Task details:
Recast all the lines of the records below as a single numbered list, leaving out any blank lines.

(Collection entries)
- - -

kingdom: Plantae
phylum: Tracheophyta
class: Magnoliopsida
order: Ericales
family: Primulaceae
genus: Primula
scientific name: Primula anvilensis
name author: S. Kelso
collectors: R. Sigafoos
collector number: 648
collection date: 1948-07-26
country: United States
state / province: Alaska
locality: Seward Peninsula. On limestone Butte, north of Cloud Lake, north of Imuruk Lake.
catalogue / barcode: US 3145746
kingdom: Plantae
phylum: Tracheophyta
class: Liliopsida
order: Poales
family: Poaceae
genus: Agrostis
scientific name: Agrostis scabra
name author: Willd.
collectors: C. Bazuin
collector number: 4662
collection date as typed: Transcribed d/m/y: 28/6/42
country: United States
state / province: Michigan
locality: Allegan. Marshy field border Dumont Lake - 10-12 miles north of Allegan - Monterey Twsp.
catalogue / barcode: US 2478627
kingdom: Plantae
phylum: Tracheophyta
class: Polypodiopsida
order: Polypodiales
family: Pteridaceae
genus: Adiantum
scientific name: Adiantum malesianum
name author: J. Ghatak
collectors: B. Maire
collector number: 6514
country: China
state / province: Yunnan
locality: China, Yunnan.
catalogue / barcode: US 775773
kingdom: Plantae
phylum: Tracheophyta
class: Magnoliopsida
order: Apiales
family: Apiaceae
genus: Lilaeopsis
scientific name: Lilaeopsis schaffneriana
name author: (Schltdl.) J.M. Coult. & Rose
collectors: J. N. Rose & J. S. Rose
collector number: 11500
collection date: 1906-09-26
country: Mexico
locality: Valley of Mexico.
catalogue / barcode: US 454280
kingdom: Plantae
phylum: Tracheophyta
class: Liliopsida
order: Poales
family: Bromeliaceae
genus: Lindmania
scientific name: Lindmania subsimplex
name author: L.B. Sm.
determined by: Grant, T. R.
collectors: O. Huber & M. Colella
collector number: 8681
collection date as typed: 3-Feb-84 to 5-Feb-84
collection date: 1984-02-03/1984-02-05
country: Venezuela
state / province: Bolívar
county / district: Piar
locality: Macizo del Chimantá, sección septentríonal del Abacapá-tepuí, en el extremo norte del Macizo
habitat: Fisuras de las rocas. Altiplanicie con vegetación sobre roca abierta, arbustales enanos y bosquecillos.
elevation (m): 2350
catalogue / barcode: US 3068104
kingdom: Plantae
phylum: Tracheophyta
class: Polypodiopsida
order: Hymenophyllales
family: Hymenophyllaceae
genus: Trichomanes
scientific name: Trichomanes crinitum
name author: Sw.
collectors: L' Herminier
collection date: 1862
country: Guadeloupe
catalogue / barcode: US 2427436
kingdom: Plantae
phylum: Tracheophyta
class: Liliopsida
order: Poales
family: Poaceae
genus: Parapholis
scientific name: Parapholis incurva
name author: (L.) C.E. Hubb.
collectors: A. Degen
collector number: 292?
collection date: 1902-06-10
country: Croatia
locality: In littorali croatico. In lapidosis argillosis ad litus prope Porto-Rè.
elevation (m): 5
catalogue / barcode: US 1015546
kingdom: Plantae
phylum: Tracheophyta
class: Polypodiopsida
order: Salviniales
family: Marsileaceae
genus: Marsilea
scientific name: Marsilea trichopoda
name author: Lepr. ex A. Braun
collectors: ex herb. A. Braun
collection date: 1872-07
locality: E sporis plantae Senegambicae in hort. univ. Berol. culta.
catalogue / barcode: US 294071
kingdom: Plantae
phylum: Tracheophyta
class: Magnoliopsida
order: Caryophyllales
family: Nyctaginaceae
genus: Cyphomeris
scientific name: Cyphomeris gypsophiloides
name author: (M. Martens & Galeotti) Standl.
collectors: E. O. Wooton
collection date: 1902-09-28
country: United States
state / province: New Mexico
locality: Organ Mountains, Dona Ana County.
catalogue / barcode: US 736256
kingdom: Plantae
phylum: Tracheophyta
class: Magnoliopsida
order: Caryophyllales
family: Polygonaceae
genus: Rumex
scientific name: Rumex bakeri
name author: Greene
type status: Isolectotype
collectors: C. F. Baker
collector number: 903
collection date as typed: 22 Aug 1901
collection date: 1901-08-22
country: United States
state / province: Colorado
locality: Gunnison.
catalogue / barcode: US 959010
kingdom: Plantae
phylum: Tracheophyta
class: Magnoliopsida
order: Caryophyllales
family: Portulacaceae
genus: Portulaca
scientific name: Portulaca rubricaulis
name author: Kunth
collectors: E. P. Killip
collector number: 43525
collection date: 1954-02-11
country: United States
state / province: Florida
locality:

- - -

Output of the exercise:
1. kingdom: Plantae
2. phylum: Tracheophyta
3. class: Magnoliopsida
4. order: Ericales
5. family: Primulaceae
6. genus: Primula
7. scientific name: Primula anvilensis
8. name author: S. Kelso
9. collectors: R. Sigafoos
10. collector number: 648
11. collection date: 1948-07-26
12. country: United States
13. state / province: Alaska
14. locality: Seward Peninsula. On limestone Butte, north of Cloud Lake, north of Imuruk Lake.
15. catalogue / barcode: US 3145746
16. kingdom: Plantae
17. phylum: Tracheophyta
18. class: Liliopsida
19. order: Poales
20. family: Poaceae
21. genus: Agrostis
22. scientific name: Agrostis scabra
23. name author: Willd.
24. collectors: C. Bazuin
25. collector number: 4662
26. collection date as typed: Transcribed d/m/y: 28/6/42
27. country: United States
28. state / province: Michigan
29. locality: Allegan. Marshy field border Dumont Lake - 10-12 miles north of Allegan - Monterey Twsp.
30. catalogue / barcode: US 2478627
31. kingdom: Plantae
32. phylum: Tracheophyta
33. class: Polypodiopsida
34. order: Polypodiales
35. family: Pteridaceae
36. genus: Adiantum
37. scientific name: Adiantum malesianum
38. name author: J. Ghatak
39. collectors: B. Maire
40. collector number: 6514
41. country: China
42. state / province: Yunnan
43. locality: China, Yunnan.
44. catalogue / barcode: US 775773
45. kingdom: Plantae
46. phylum: Tracheophyta
47. class: Magnoliopsida
48. order: Apiales
49. family: Apiaceae
50. genus: Lilaeopsis
51. scientific name: Lilaeopsis schaffneriana
52. name author: (Schltdl.) J.M. Coult. & Rose
53. collectors: J. N. Rose & J. S. Rose
54. collector number: 11500
55. collection date: 1906-09-26
56. country: Mexico
57. locality: Valley of Mexico.
58. catalogue / barcode: US 454280
59. kingdom: Plantae
60. phylum: Tracheophyta
61. class: Liliopsida
62. order: Poales
63. family: Bromeliaceae
64. genus: Lindmania
65. scientific name: Lindmania subsimplex
66. name author: L.B. Sm.
67. determined by: Grant, T. R.
68. collectors: O. Huber & M. Colella
69. collector number: 8681
70. collection date as typed: 3-Feb-84 to 5-Feb-84
71. collection date: 1984-02-03/1984-02-05
72. country: Venezuela
73. state / province: Bolívar
74. county / district: Piar
75. locality: Macizo del Chimantá, sección septentríonal del Abacapá-tepuí, en el extremo norte del Macizo
76. habitat: Fisuras de las rocas. Altiplanicie con vegetación sobre roca abierta, arbustales enanos y bosquecillos.
77. elevation (m): 2350
78. catalogue / barcode: US 3068104
79. kingdom: Plantae
80. phylum: Tracheophyta
81. class: Polypodiopsida
82. order: Hymenophyllales
83. family: Hymenophyllaceae
84. genus: Trichomanes
85. scientific name: Trichomanes crinitum
86. name author: Sw.
87. collectors: L' Herminier
88. collection date: 1862
89. country: Guadeloupe
90. catalogue / barcode: US 2427436
91. kingdom: Plantae
92. phylum: Tracheophyta
93. class: Liliopsida
94. order: Poales
95. family: Poaceae
96. genus: Parapholis
97. scientific name: Parapholis incurva
98. name author: (L.) C.E. Hubb.
99. collectors: A. Degen
100. collector number: 292?
101. collection date: 1902-06-10
102. country: Croatia
103. locality: In littorali croatico. In lapidosis argillosis ad litus prope Porto-Rè.
104. elevation (m): 5
105. catalogue / barcode: US 1015546
106. kingdom: Plantae
107. phylum: Tracheophyta
108. class: Polypodiopsida
109. order: Salviniales
110. family: Marsileaceae
111. genus: Marsilea
112. scientific name: Marsilea trichopoda
113. name author: Lepr. ex A. Braun
114. collectors: ex herb. A. Braun
115. collection date: 1872-07
116. locality: E sporis plantae Senegambicae in hort. univ. Berol. culta.
117. catalogue / barcode: US 294071
118. kingdom: Plantae
119. phylum: Tracheophyta
120. class: Magnoliopsida
121. order: Caryophyllales
122. family: Nyctaginaceae
123. genus: Cyphomeris
124. scientific name: Cyphomeris gypsophiloides
125. name author: (M. Martens & Galeotti) Standl.
126. collectors: E. O. Wooton
127. collection date: 1902-09-28
128. country: United States
129. state / province: New Mexico
130. locality: Organ Mountains, Dona Ana County.
131. catalogue / barcode: US 736256
132. kingdom: Plantae
133. phylum: Tracheophyta
134. class: Magnoliopsida
135. order: Caryophyllales
136. family: Polygonaceae
137. genus: Rumex
138. scientific name: Rumex bakeri
139. name author: Greene
140. type status: Isolectotype
141. collectors: C. F. Baker
142. collector number: 903
143. collection date as typed: 22 Aug 1901
144. collection date: 1901-08-22
145. country: United States
146. state / province: Colorado
147. locality: Gunnison.
148. catalogue / barcode: US 959010
149. kingdom: Plantae
150. phylum: Tracheophyta
151. class: Magnoliopsida
152. order: Caryophyllales
153. family: Portulacaceae
154. genus: Portulaca
155. scientific name: Portulaca rubricaulis
156. name author: Kunth
157. collectors: E. P. Killip
158. collector number: 43525
159. collection date: 1954-02-11
160. country: United States
161. state / province: Florida
162. locality:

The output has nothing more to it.